Dr. Botsalı’s current academic interests include;
1. Facilities Planning and Design
His research in facilities planning and design focuses on data-driven, model-based decisions for configuring production and service systems—covering facility layout, line balancing, capacity planning, and material-handling design. He uses discrete-event simulation and simulation-based optimization to evaluate alternative layouts and control policies under realistic variability, and he formulates multi-objective optimization models (e.g., MILP/CP and metaheuristics such as GA/PSO) to trade off throughput, WIP, travel distance, energy use, and ergonomics.

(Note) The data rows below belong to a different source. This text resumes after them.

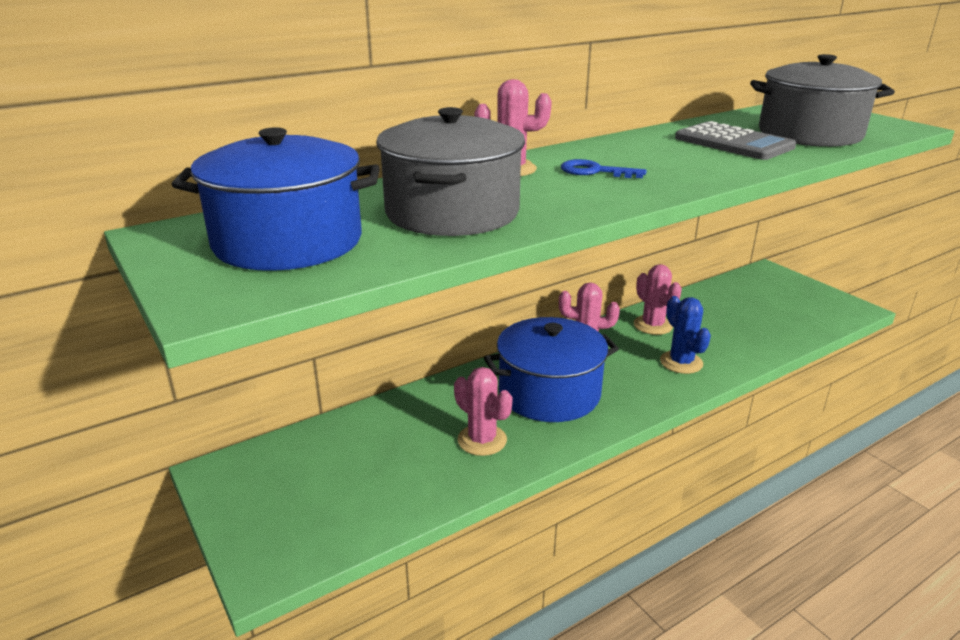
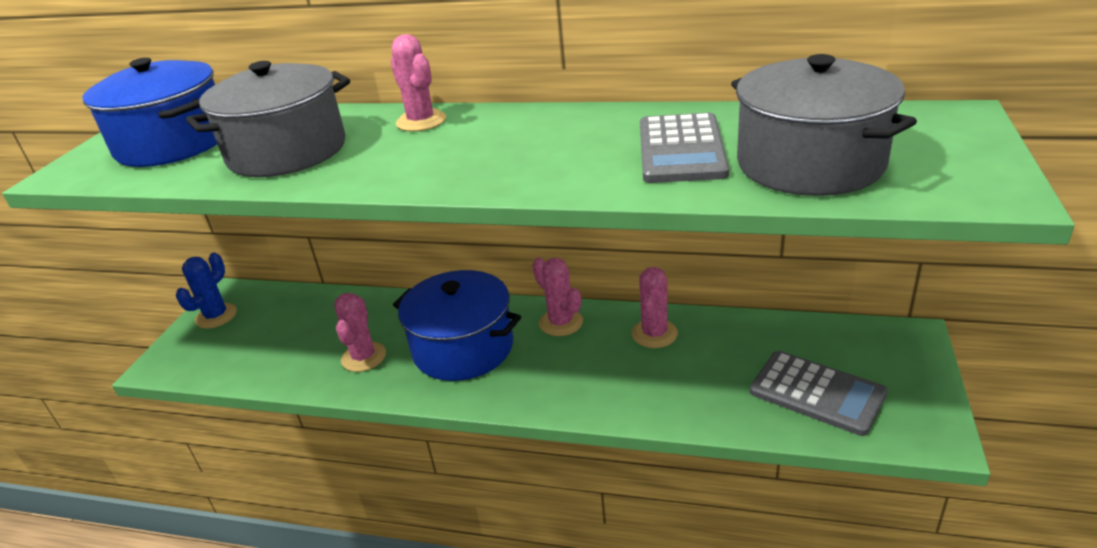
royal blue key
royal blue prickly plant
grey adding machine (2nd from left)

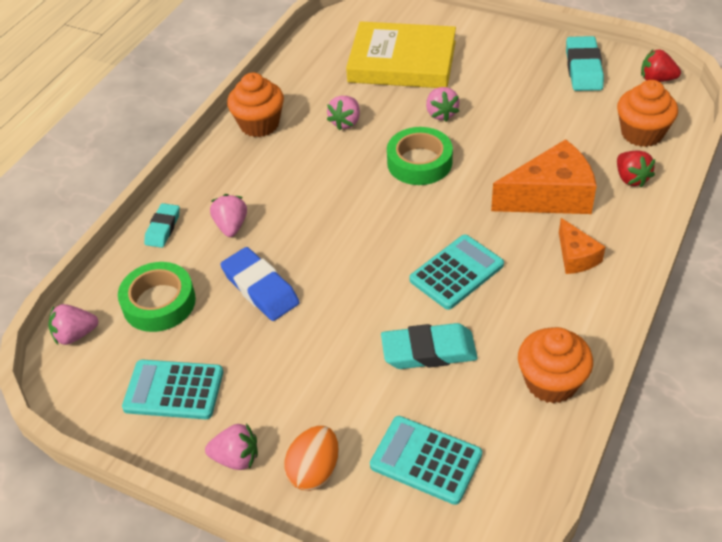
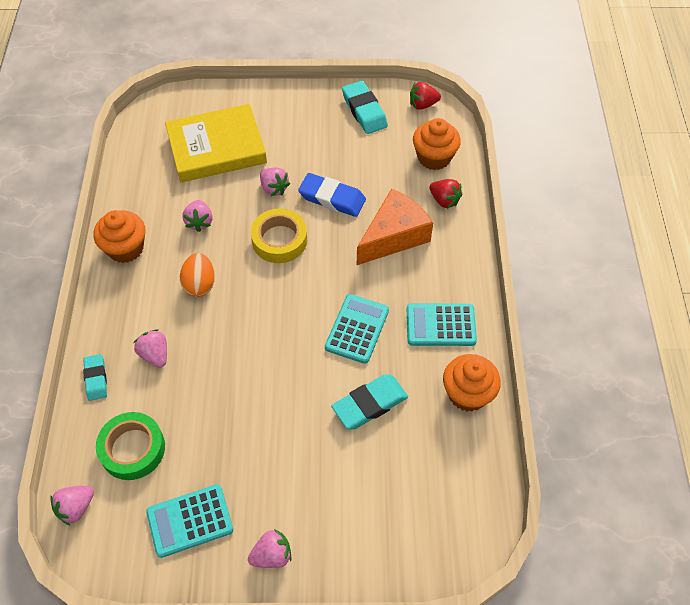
royal blue eraser
orange egg
teal adding machine (3rd from left)
golden roll of tape
orange piece of cheese (2nd from left in the first image)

2. Mathematical Programming
His research in mathematical programming centers on building exact and hybrid optimization models to support high-stakes planning and operations decisions. He formulates linear, integer, and mixed-integer programs (and when needed MINLP/CP) that capture real-world constraints such as precedence, sequence-dependent setups, duty-time regulations, and resource calendars.
3. Meta-Heuristics
His research in meta-heuristics focuses on designing population- and trajectory-based methods—such as GA, PSO, and hybridizing them with mathematical programming and discrete-event simulation to tackle large, noisy, multi-objective problems.
4. Scheduling
His research in scheduling spans deterministic and stochastic models for single/parallel machines, flow-shop, job-shop, flexible job-shop, and hybrid flow-shop environments, as well as constrained assignments like crew rostering and referee allocation.
5. Data Mining
His research in data mining centers on end-to-end, reproducible pipelines that transform raw scholarly and operational data into actionable insights. He builds robust acquisition and cleaning workflows (web scraping, record linkage, fuzzy deduplication, Unicode/diacritic normalization) and engineers features for heterogeneous sources—structured bibliographic fields, text titles/abstracts/keywords), and graphs of collaboration and citation.